## Written task a
Answer these questions about the song text, one per line:
(i) Who is credited with the English translation?
(ii) To what is the moon compared as it soars upward?
(iii) What does the speaker carry while wandering to and fro?

## Extract to read
▽

As for the Fischer-Dieskau-conducted performance, how could we not include it?

MAHLER: Das Lied von der Erde (The Song of the Earth):
vi. "Der Abschied" ("The Farewell")

[English translation by Deryck Cooke, © 1967]

The sun is going down behind the mountains.
In every valley evening is descending,
bringing its shadows, which are full of coolness.
O look! where like a silver bark afloat,
the moon through the blue lake of heaven soars upwards.
I sense the shivering of a delicate breeze
behind the dark fir trees.

The flowers grow pale in the twilight.
The earth is breathing, full of rest and sleep;
all desire now turns to dreaming.
Weary mortals wend homewards,
so that, in sleep, forgotten joy
and youth they may learn anew.
The birds huddle silent on the branches.
The world is falling asleep!

It blows cool in the shadow of my fir trees.
I stand here and wait for my friend.
I wait for him, to take the last farewell.
I long, O my friend, to be by your side,
to enjoy the beauty of this evening.
Where are you lingering? You leave me long alone!
I wander to and fro with my lute
on pathways that billow with soft grass.
O beauty! O eternal life- and love-intoxicated world!

Orchestral interlude

He alighted from his horse and handed him the drink
of farewell.
He asked him whither he was going,
and also why, why it had to be.
He spoke; his voice was veiled:
"You, my friend --
In this world fortune was not kind to me!
Whither I go? I go, I wander in the mountains,
I seek rest for my lonely heart!
I journey to the homeland, to my resting place;
I shall never again go seeking the far distance.
My heart is still and awaits its hour!

The dear earth everywhere
blossoms in spring and grows green again!
Everywhere and eternally the distance shines bright and blue!
Eternally . . . eternally . . .

△

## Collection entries
▽

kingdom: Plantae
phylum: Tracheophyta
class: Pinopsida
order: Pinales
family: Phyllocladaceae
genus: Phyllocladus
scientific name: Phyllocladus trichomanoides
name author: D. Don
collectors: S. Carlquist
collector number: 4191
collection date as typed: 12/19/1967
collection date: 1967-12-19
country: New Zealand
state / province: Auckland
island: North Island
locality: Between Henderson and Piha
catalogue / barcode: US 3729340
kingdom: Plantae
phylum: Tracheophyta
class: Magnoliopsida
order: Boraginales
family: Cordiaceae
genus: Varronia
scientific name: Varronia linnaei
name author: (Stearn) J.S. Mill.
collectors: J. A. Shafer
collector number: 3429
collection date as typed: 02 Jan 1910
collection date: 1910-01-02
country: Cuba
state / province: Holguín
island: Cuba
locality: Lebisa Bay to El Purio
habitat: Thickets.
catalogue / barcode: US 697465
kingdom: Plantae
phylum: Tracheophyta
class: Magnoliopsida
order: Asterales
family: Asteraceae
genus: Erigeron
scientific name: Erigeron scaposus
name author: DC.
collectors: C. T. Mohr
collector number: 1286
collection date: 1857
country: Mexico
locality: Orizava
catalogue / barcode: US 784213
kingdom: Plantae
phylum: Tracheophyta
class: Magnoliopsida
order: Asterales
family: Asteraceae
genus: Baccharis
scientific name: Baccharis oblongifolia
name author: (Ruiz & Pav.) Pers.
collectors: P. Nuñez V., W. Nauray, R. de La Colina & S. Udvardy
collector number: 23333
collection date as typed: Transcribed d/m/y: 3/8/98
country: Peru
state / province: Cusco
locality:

△

## Written task b
Extract from the entries, line for line, the part that opens with the line containing "genus: Baccharis" and runs through the end of the entries.

## Solution a
(i) Deryck Cooke
(ii) A silver bark afloat
(iii) A lute

## Solution b
genus: Baccharis
scientific name: Baccharis oblongifolia
name author: (Ruiz & Pav.) Pers.
collectors: P. Nuñez V., W. Nauray, R. de La Colina & S. Udvardy
collector number: 23333
collection date as typed: Transcribed d/m/y: 3/8/98
country: Peru
state / province: Cusco
locality:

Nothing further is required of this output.